DATA LISTING Start Marker

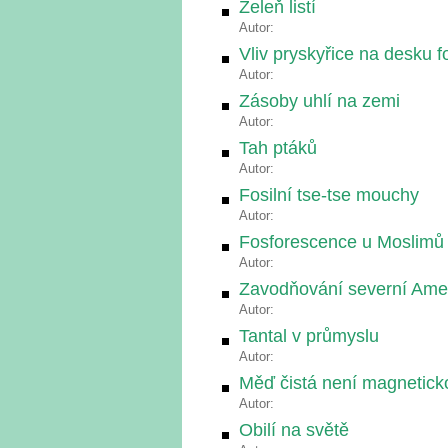
Zeleň listí
Autor:
Vliv pryskyřice na desku f
Autor:
Zásoby uhlí na zemi
Autor:
Tah ptáků
Autor:
Fosilní tse-tse mouchy
Autor:
Fosforescence u Moslimů
Autor:
Zavodňování severní Ame
Autor:
Tantal v průmyslu
Autor:
Měď čistá není magnetick
Autor:
Obilí na světě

DATA LISTING End Marker

→ **WORK INSTRUCTIONS**
Return every line of text read from the entries above, reproduced without any change. Omit the pictures from your answer.

→ **REPLY TO THE TASK**
Zeleň listí
Autor:
Vliv pryskyřice na desku f
Autor:
Zásoby uhlí na zemi
Autor:
Tah ptáků
Autor:
Fosilní tse-tse mouchy
Autor:
Fosforescence u Moslimů
Autor:
Zavodňování severní Ame
Autor:
Tantal v průmyslu
Autor:
Měď čistá není magnetick
Autor:
Obilí na světě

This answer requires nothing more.